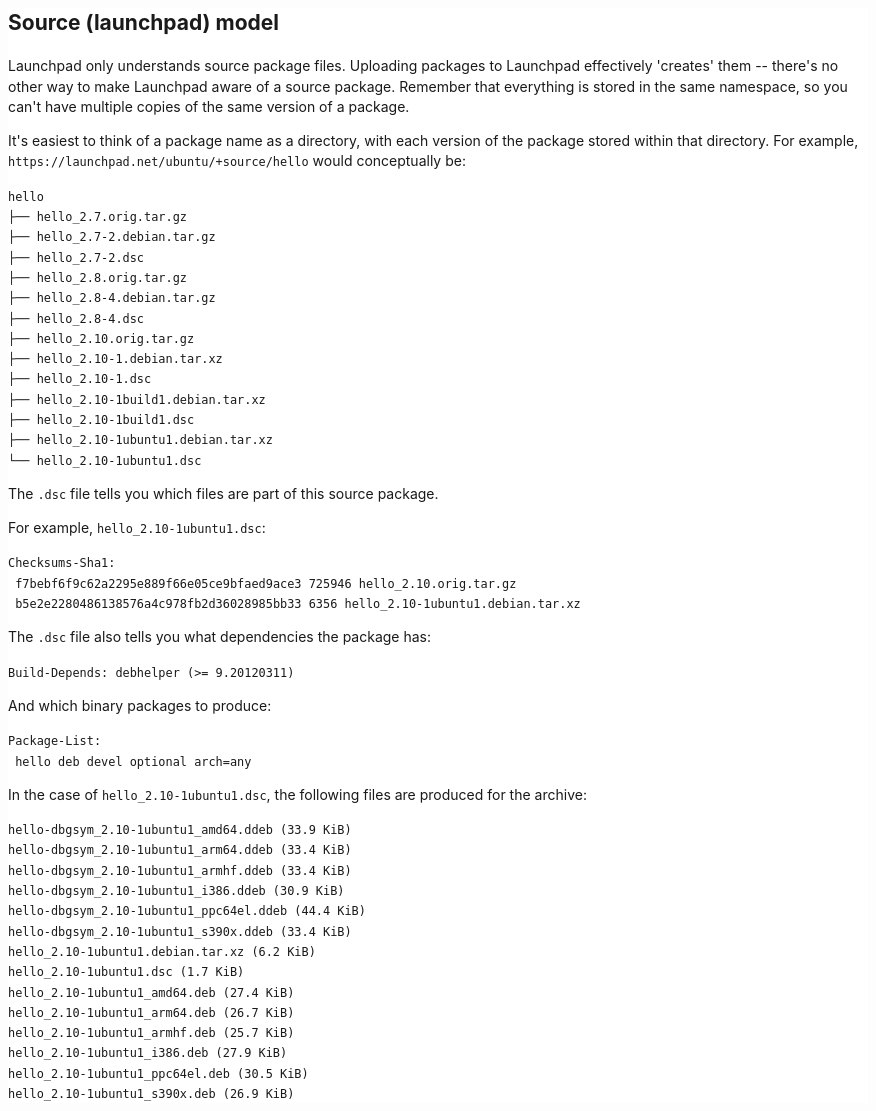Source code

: 
## Source (launchpad) model

Launchpad only understands source package files. Uploading packages to
Launchpad effectively 'creates' them -- there's no other way to make Launchpad
aware of a source package. Remember that everything is stored in the same
namespace, so you can't have multiple copies of the same version of a package.

It's easiest to think of a package name as a directory, with each version of
the package stored within that directory. For example,
`https://launchpad.net/ubuntu/+source/hello` would conceptually be:

```text
hello
├── hello_2.7.orig.tar.gz
├── hello_2.7-2.debian.tar.gz
├── hello_2.7-2.dsc
├── hello_2.8.orig.tar.gz
├── hello_2.8-4.debian.tar.gz
├── hello_2.8-4.dsc
├── hello_2.10.orig.tar.gz
├── hello_2.10-1.debian.tar.xz
├── hello_2.10-1.dsc
├── hello_2.10-1build1.debian.tar.xz
├── hello_2.10-1build1.dsc
├── hello_2.10-1ubuntu1.debian.tar.xz
└── hello_2.10-1ubuntu1.dsc
```

The `.dsc` file tells you which files are part of this source package.

For example, `hello_2.10-1ubuntu1.dsc`:

```text
Checksums-Sha1:
 f7bebf6f9c62a2295e889f66e05ce9bfaed9ace3 725946 hello_2.10.orig.tar.gz
 b5e2e2280486138576a4c978fb2d36028985bb33 6356 hello_2.10-1ubuntu1.debian.tar.xz
```

The `.dsc` file also tells you what dependencies the package has:

```text
Build-Depends: debhelper (>= 9.20120311)
```

And which binary packages to produce:

```text
Package-List:
 hello deb devel optional arch=any
```

In the case of `hello_2.10-1ubuntu1.dsc`, the following files are produced for
the archive:

```text
hello-dbgsym_2.10-1ubuntu1_amd64.ddeb (33.9 KiB)
hello-dbgsym_2.10-1ubuntu1_arm64.ddeb (33.4 KiB)
hello-dbgsym_2.10-1ubuntu1_armhf.ddeb (33.4 KiB)
hello-dbgsym_2.10-1ubuntu1_i386.ddeb (30.9 KiB)
hello-dbgsym_2.10-1ubuntu1_ppc64el.ddeb (44.4 KiB)
hello-dbgsym_2.10-1ubuntu1_s390x.ddeb (33.4 KiB)
hello_2.10-1ubuntu1.debian.tar.xz (6.2 KiB)
hello_2.10-1ubuntu1.dsc (1.7 KiB)
hello_2.10-1ubuntu1_amd64.deb (27.4 KiB)
hello_2.10-1ubuntu1_arm64.deb (26.7 KiB)
hello_2.10-1ubuntu1_armhf.deb (25.7 KiB)
hello_2.10-1ubuntu1_i386.deb (27.9 KiB)
hello_2.10-1ubuntu1_ppc64el.deb (30.5 KiB)
hello_2.10-1ubuntu1_s390x.deb (26.9 KiB)
```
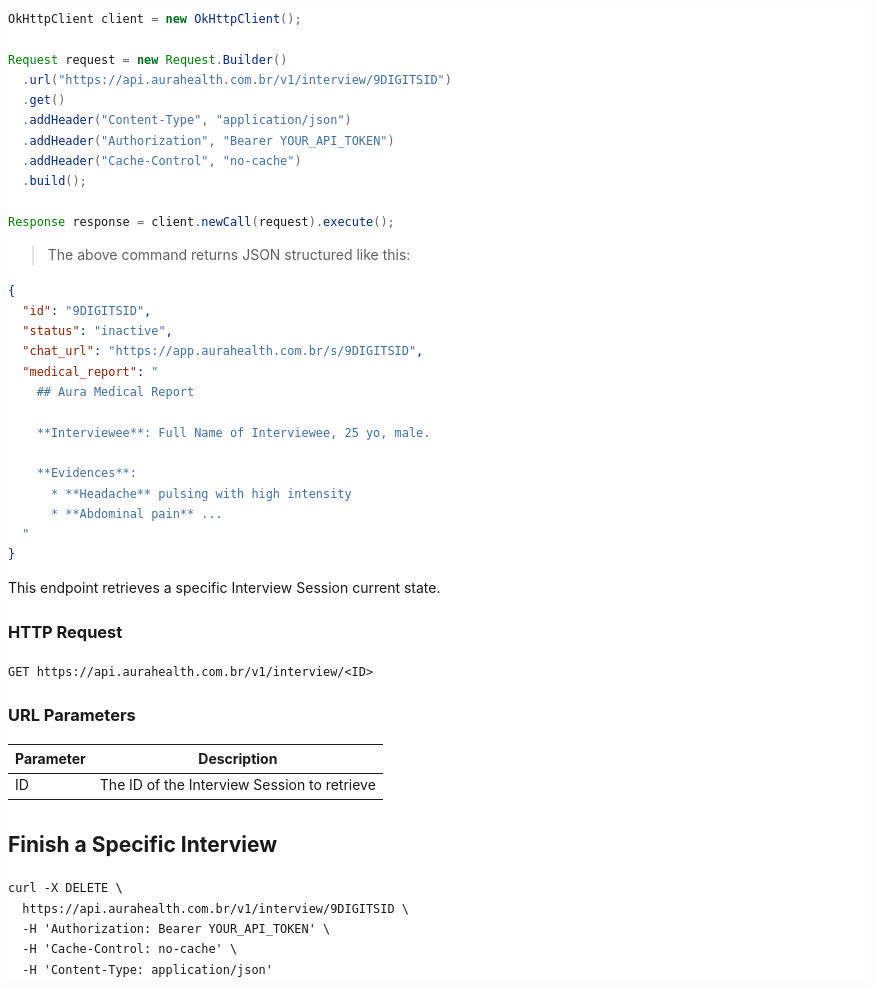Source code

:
 ```java
OkHttpClient client = new OkHttpClient();

Request request = new Request.Builder()
  .url("https://api.aurahealth.com.br/v1/interview/9DIGITSID")
  .get()
  .addHeader("Content-Type", "application/json")
  .addHeader("Authorization", "Bearer YOUR_API_TOKEN")
  .addHeader("Cache-Control", "no-cache")
  .build();

Response response = client.newCall(request).execute();
```

> The above command returns JSON structured like this:

```json
{
  "id": "9DIGITSID",
  "status": "inactive",
  "chat_url": "https://app.aurahealth.com.br/s/9DIGITSID",
  "medical_report": "
    ## Aura Medical Report

    **Interviewee**: Full Name of Interviewee, 25 yo, male.

    **Evidences**:
      * **Headache** pulsing with high intensity
      * **Abdominal pain** ...
  "
}
```

This endpoint retrieves a specific Interview Session current state.

### HTTP Request

`GET https://api.aurahealth.com.br/v1/interview/<ID>`

### URL Parameters

Parameter | Description
--------- | -----------
ID | The ID of the Interview Session to retrieve

## Finish a Specific Interview

```shell
curl -X DELETE \
  https://api.aurahealth.com.br/v1/interview/9DIGITSID \
  -H 'Authorization: Bearer YOUR_API_TOKEN' \
  -H 'Cache-Control: no-cache' \
  -H 'Content-Type: application/json'
```
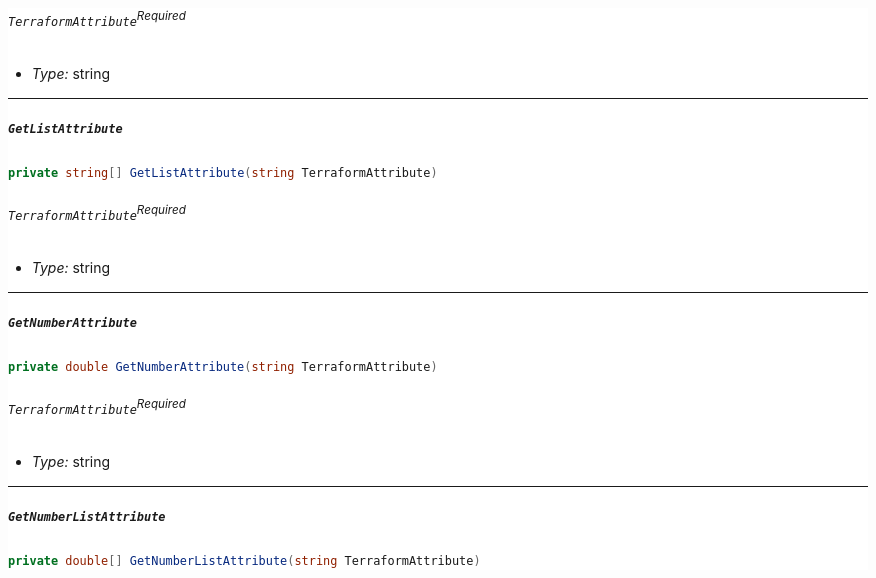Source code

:###### `TerraformAttribute`<sup>Required</sup> <a name="TerraformAttribute" id="rhizo-co-terraform-provider-oci.dataOciIdentityAllowedDomainLicenseTypes.DataOciIdentityAllowedDomainLicenseTypesAllowedDomainLicenseTypesOutputReference.getBooleanMapAttribute.parameter.terraformAttribute"></a>

- *Type:* string

---

##### `GetListAttribute` <a name="GetListAttribute" id="rhizo-co-terraform-provider-oci.dataOciIdentityAllowedDomainLicenseTypes.DataOciIdentityAllowedDomainLicenseTypesAllowedDomainLicenseTypesOutputReference.getListAttribute"></a>

```csharp
private string[] GetListAttribute(string TerraformAttribute)
```

###### `TerraformAttribute`<sup>Required</sup> <a name="TerraformAttribute" id="rhizo-co-terraform-provider-oci.dataOciIdentityAllowedDomainLicenseTypes.DataOciIdentityAllowedDomainLicenseTypesAllowedDomainLicenseTypesOutputReference.getListAttribute.parameter.terraformAttribute"></a>

- *Type:* string

---

##### `GetNumberAttribute` <a name="GetNumberAttribute" id="rhizo-co-terraform-provider-oci.dataOciIdentityAllowedDomainLicenseTypes.DataOciIdentityAllowedDomainLicenseTypesAllowedDomainLicenseTypesOutputReference.getNumberAttribute"></a>

```csharp
private double GetNumberAttribute(string TerraformAttribute)
```

###### `TerraformAttribute`<sup>Required</sup> <a name="TerraformAttribute" id="rhizo-co-terraform-provider-oci.dataOciIdentityAllowedDomainLicenseTypes.DataOciIdentityAllowedDomainLicenseTypesAllowedDomainLicenseTypesOutputReference.getNumberAttribute.parameter.terraformAttribute"></a>

- *Type:* string

---

##### `GetNumberListAttribute` <a name="GetNumberListAttribute" id="rhizo-co-terraform-provider-oci.dataOciIdentityAllowedDomainLicenseTypes.DataOciIdentityAllowedDomainLicenseTypesAllowedDomainLicenseTypesOutputReference.getNumberListAttribute"></a>

```csharp
private double[] GetNumberListAttribute(string TerraformAttribute)
```
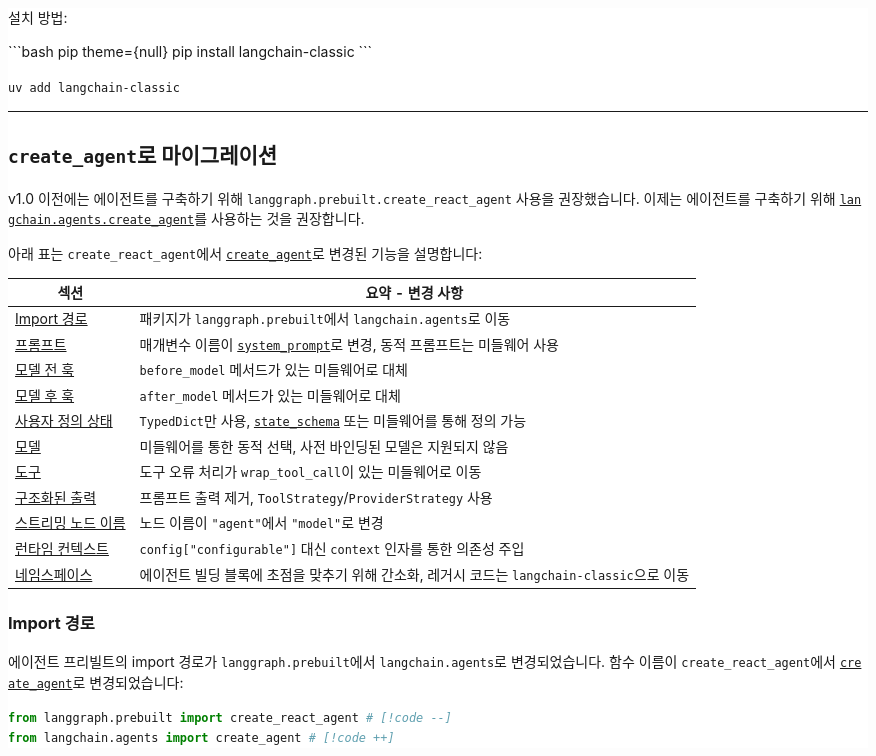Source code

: 설치 방법:

<CodeGroup>
  ```bash pip theme={null}
  pip install langchain-classic
  ```

  ```bash uv theme={null}
  uv add langchain-classic
  ```
</CodeGroup>

***

## `create_agent`로 마이그레이션

v1.0 이전에는 에이전트를 구축하기 위해 `langgraph.prebuilt.create_react_agent` 사용을 권장했습니다.
이제는 에이전트를 구축하기 위해 [`langchain.agents.create_agent`](https://reference.langchain.com/python/langchain/agents/#langchain.agents.create_agent)를 사용하는 것을 권장합니다.

아래 표는 `create_react_agent`에서 [`create_agent`](https://reference.langchain.com/python/langchain/agents/#langchain.agents.create_agent)로 변경된 기능을 설명합니다:

| 섹션                                            | 요약 - 변경 사항                                                                                                                                                                     |
| -------------------------------------------------- | ------------------------------------------------------------------------------------------------------------------------------------------------------------------------------------------ |
| [Import 경로](#import-경로)                        | 패키지가 `langgraph.prebuilt`에서 `langchain.agents`로 이동                                                                                                                              |
| [프롬프트](#프롬프트)                                | 매개변수 이름이 [`system_prompt`](https://reference.langchain.com/python/langchain/agents/#langchain.agents.create_agent\(system_prompt\))로 변경, 동적 프롬프트는 미들웨어 사용            |
| [모델 전 훅](#모델-전-훅)                  | `before_model` 메서드가 있는 미들웨어로 대체                                                                                                                                          |
| [모델 후 훅](#모델-후-훅)                | `after_model` 메서드가 있는 미들웨어로 대체                                                                                                                                           |
| [사용자 정의 상태](#사용자-정의-상태)                      | `TypedDict`만 사용, [`state_schema`](https://reference.langchain.com/python/langchain/middleware/#langchain.agents.middleware.AgentMiddleware.state_schema) 또는 미들웨어를 통해 정의 가능 |
| [모델](#모델)                                    | 미들웨어를 통한 동적 선택, 사전 바인딩된 모델은 지원되지 않음                                                                                                                           |
| [도구](#도구)                                    | 도구 오류 처리가 `wrap_tool_call`이 있는 미들웨어로 이동                                                                                                                              |
| [구조화된 출력](#구조화된-출력)            | 프롬프트 출력 제거, `ToolStrategy`/`ProviderStrategy` 사용                                                                                                                             |
| [스트리밍 노드 이름](#스트리밍-노드-이름-변경) | 노드 이름이 `"agent"`에서 `"model"`로 변경                                                                                                                                              |
| [런타임 컨텍스트](#런타임-컨텍스트)                | `config["configurable"]` 대신 `context` 인자를 통한 의존성 주입                                                                                                            |
| [네임스페이스](#간소화된-네임스페이스)                 | 에이전트 빌딩 블록에 초점을 맞추기 위해 간소화, 레거시 코드는 `langchain-classic`으로 이동                                                                                                    |

### Import 경로

에이전트 프리빌트의 import 경로가 `langgraph.prebuilt`에서 `langchain.agents`로 변경되었습니다.
함수 이름이 `create_react_agent`에서 [`create_agent`](https://reference.langchain.com/python/langchain/agents/#langchain.agents.create_agent)로 변경되었습니다:

```python  theme={null}
from langgraph.prebuilt import create_react_agent # [!code --]
from langchain.agents import create_agent # [!code ++]
```
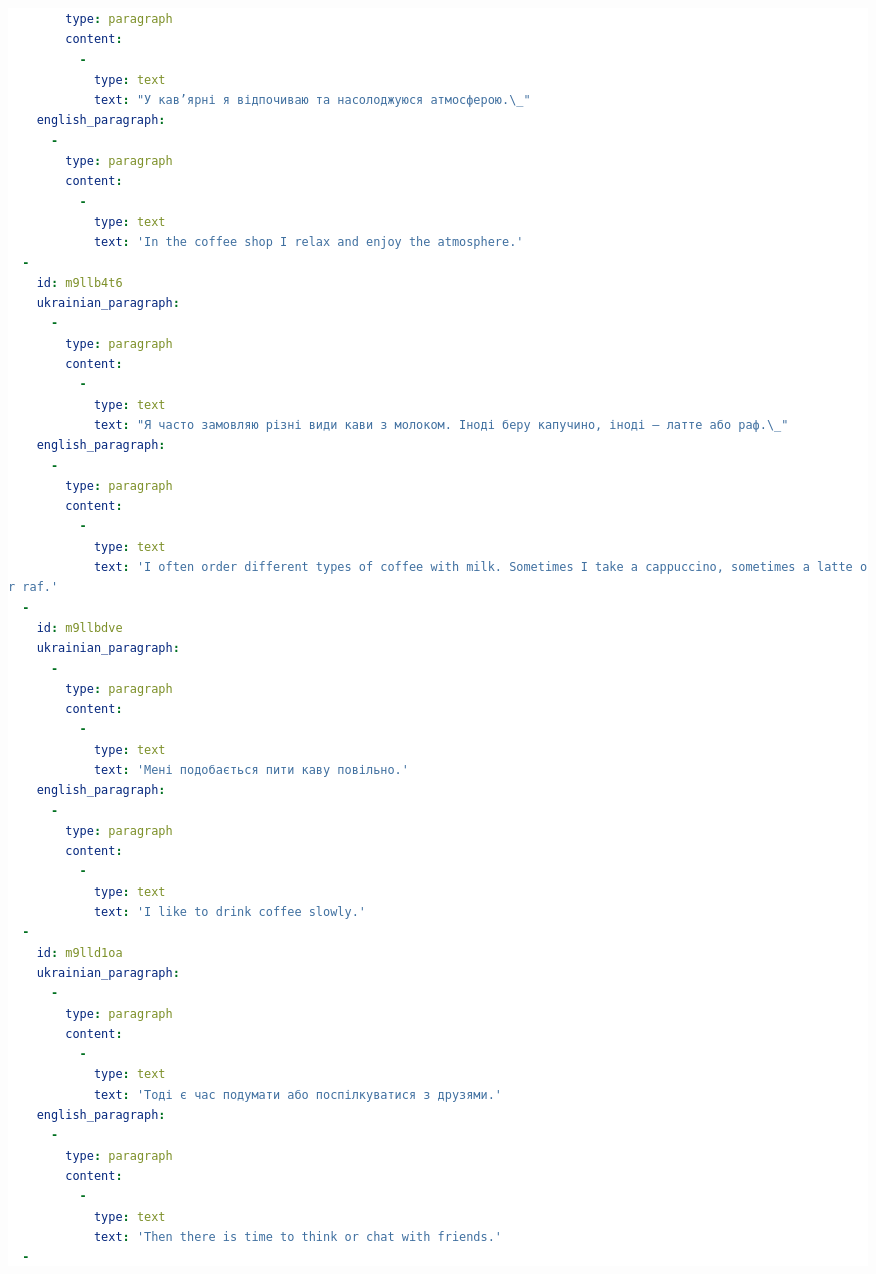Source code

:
 ```yaml
        type: paragraph
        content:
          -
            type: text
            text: "У кав’ярні я відпочиваю та насолоджуюся атмосферою.\_"
    english_paragraph:
      -
        type: paragraph
        content:
          -
            type: text
            text: 'In the coffee shop I relax and enjoy the atmosphere.'
  -
    id: m9llb4t6
    ukrainian_paragraph:
      -
        type: paragraph
        content:
          -
            type: text
            text: "Я часто замовляю різні види кави з молоком. Іноді беру капучино, іноді — латте або раф.\_"
    english_paragraph:
      -
        type: paragraph
        content:
          -
            type: text
            text: 'I often order different types of coffee with milk. Sometimes I take a cappuccino, sometimes a latte or raf.'
  -
    id: m9llbdve
    ukrainian_paragraph:
      -
        type: paragraph
        content:
          -
            type: text
            text: 'Мені подобається пити каву повільно.'
    english_paragraph:
      -
        type: paragraph
        content:
          -
            type: text
            text: 'I like to drink coffee slowly.'
  -
    id: m9lld1oa
    ukrainian_paragraph:
      -
        type: paragraph
        content:
          -
            type: text
            text: 'Тоді є час подумати або поспілкуватися з друзями.'
    english_paragraph:
      -
        type: paragraph
        content:
          -
            type: text
            text: 'Then there is time to think or chat with friends.'
  -
```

+ + + + + + +

=== What the task asks ===
Go through the entries above and report each line with the string "that" in it.

=== Completed task ===
aware of a source package. Remember that everything is stored in the same
the package stored within that directory. For example,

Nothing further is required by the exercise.